◆ **Passage to read**:
Knurling is a manufacturing process, typically conducted on a lathe, whereby a pattern of straight, angled or crossed lines is rolled into the material.

Etymology 

The terms knurl and knurled are from an earlier knur ‘knot in wood’ and the diminutive -le, from Middle English knaur or knarre ‘knot in wood; twisted rock; crag’. This descends from Old English cnearra but the vowel in Middle English may have been influenced by Old Norse knǫrr ‘merchant ship’ which was known as cnearr in Old English. The modern gnarl is a back-formation of gnarled which itself is first attested in Shakespeare’s works and is apparently a variant of knurled.

Uses 

The operation is performed for producing indentations on a part of a workpiece. Knurling allows hands or fingers to get a better grip on the knurled object than would be provided by the originally smooth metal surface. Occasionally, the knurled pattern is a series of straight ridges or a helix of "straight" ridges rather than the more-usual criss-cross pattern.

Knurling may also be used as a repair method: because a rolled-in knurled surface has raised areas surrounding the depressed areas, these raised areas can make up for wear on the part. In the days when labor was cheap and parts expensive, this repair method was feasible on pistons of internal combustion engines, where the skirt of a worn piston was expanded to the nominal size using a knurling process. As auto parts have become less expensive, knurling has become less prevalent than it once was, and is specifically discouraged by performance engine builders.

Knurling can also be used when a component will be assembled into a low precision component, for example a metal pin into a plastic molding. The outer surface of the metal pin is knurled so that the raised detail "bites" into the plastic irrespective of whether the size of the hole in the plastic closely matches the diameter of the pin.

Tool handles, mechanical pencils, the grips of pistols, barbell bars, the clamping surface of a motorcycle handlebar and the control knobs on electronic equipment are frequently knurled. Knurling is also used on the grips of darts and the footpegs of BMX bicycles. Found in many surgical instruments, with use in instrument identification, and the ease of brushing clean.

Process 

More common than knurl cutting, knurl rolling is usually accomplished using one or more very hard rollers that contain the reverse of the pattern to be imposed.  It is possible for a "straight" knurl (not criss-crossed) to be pressed with a single roller, however the material needs to be supported adequately to avoid deformation. A criss-cross pattern can be accomplished using any of:
 A single roller that contains the reverse of the complete desired pattern. These are available to form either "male" or "female" patterns,
 A left-handed straight roller followed by a right-handed straight roller (or vice versa), or
 One or more left-handed rollers used simultaneously with one or more right-handed rollers.

◆ **Records**:
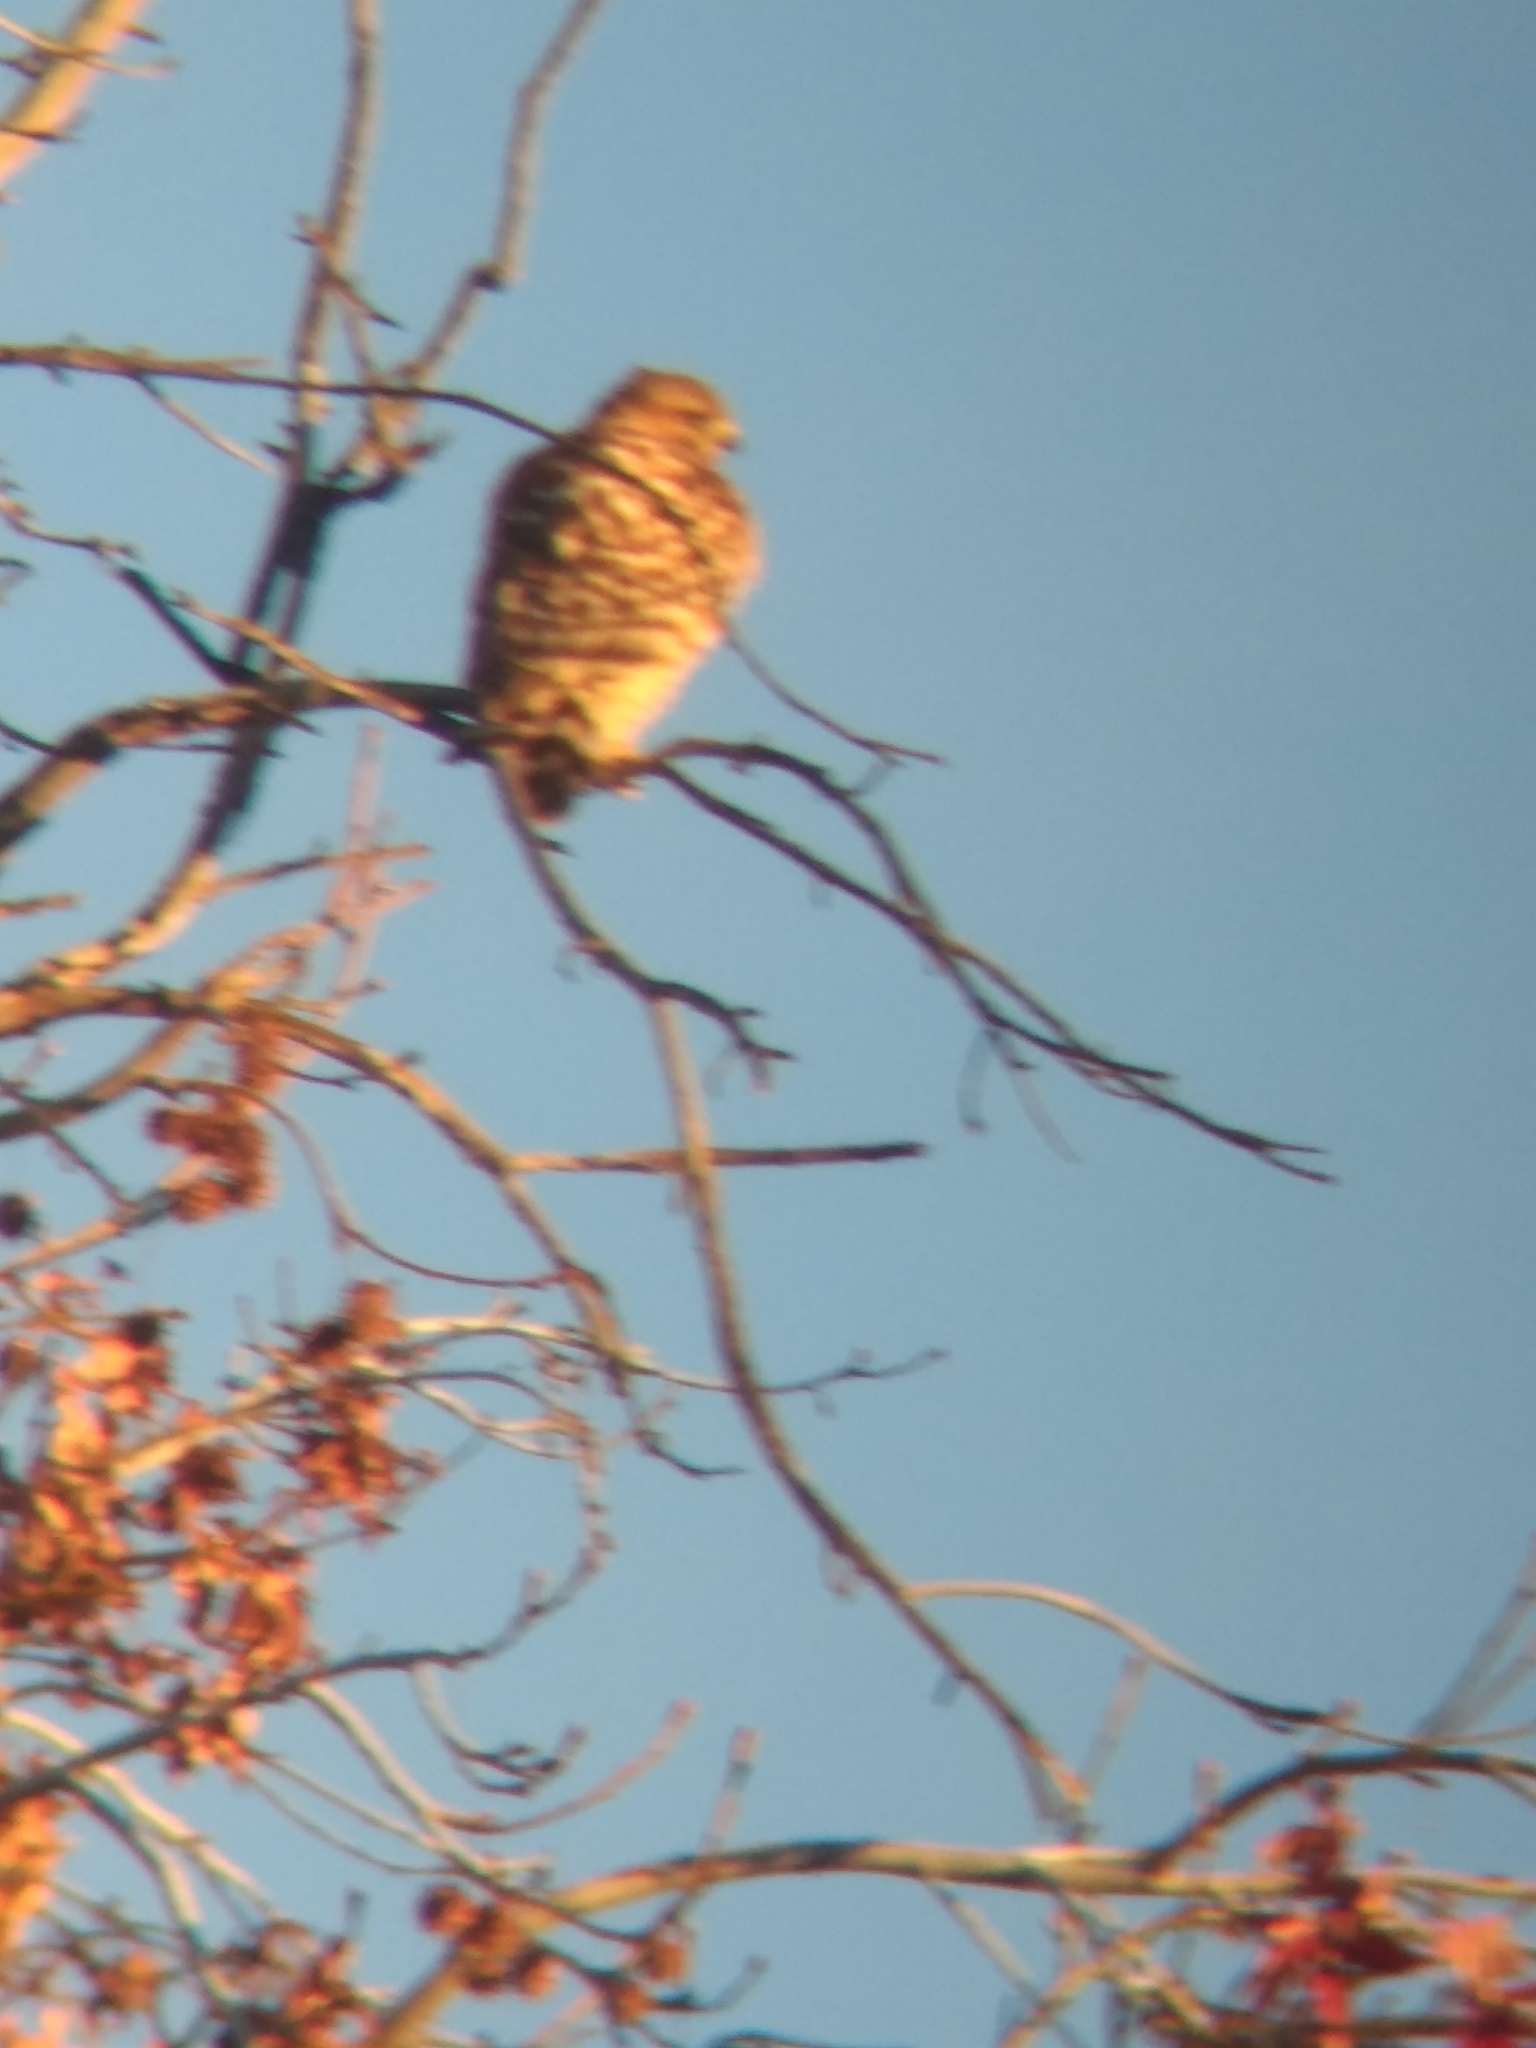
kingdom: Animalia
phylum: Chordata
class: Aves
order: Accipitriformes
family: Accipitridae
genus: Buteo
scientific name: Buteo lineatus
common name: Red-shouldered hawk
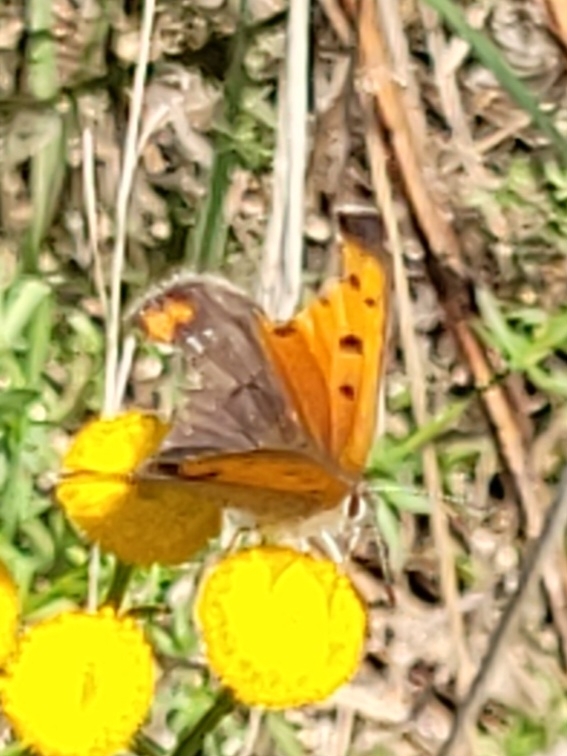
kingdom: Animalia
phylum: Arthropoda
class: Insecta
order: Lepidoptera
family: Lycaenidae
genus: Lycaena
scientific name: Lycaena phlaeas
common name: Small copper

◆ **Aim of the exercise**: Extend the passage on knurling, beginning after its final listed method for forming a criss-cross pattern. The material above comes from a separate source and is unrelated to the passage on knurling.

◆ **Task output**:
Use stock with a circumference that's a multiple of the circular pitch, or stock with a diameter of the circular pitch over π. Blank diameter is critical to quality knurling. The wrong blank diameter can cause the knurl(s) to double track, giving a pattern finer than the knurl was designed to produce, one that's generally unsatisfactory. To make your knurling come out properly with no double tracking you need to select the blank diameter of your stock to match the pitch of the knurl. This is very similar to having two gears of the same diametrical pitch that fit together. Every time you add a tooth the diameter increases by a discrete amount. There are no in-between diameters that work correctly. The same is true of knurls and the blank to be knurled, though fortunately knurls do tolerate a certain amount of error before problems occur. The integer number of knurls for any given diameter typically varies by three repetitions from the bottom to the top of the pattern. By comparison, for cut knurls, the spacing of the cuts is not preset and can be adjusted to allow an integral number of patterns around the workpiece no matter what the diameter of the workpiece.

Hand knurling tools are available. These resemble pipecutters but contain knurling wheels rather than cutting wheels. Usually, three wheels are carried by the tool: two left-handed wheels and one right-handed wheel or vice versa.

Cut knurling often employs automatic feed, the tooling for cut knurling resembles that for rolled knurling with the exception that the knurls have sharp edges and are presented to the work at an angle allowing the sharp edges to cut the work, angled, diamond and straight knurling are all supported by cut knurling. It is impossible to cut knurling "Like extremely coarse pitch threads" both because lathe gear trains will not support such longitudinal speeds and because reasonable cutting speeds would be impossible to achieve.

Types 
 Annular rings Frequently used when the mating part is plastic. Rings allow for easy mating but ridges make it difficult to pull the components apart.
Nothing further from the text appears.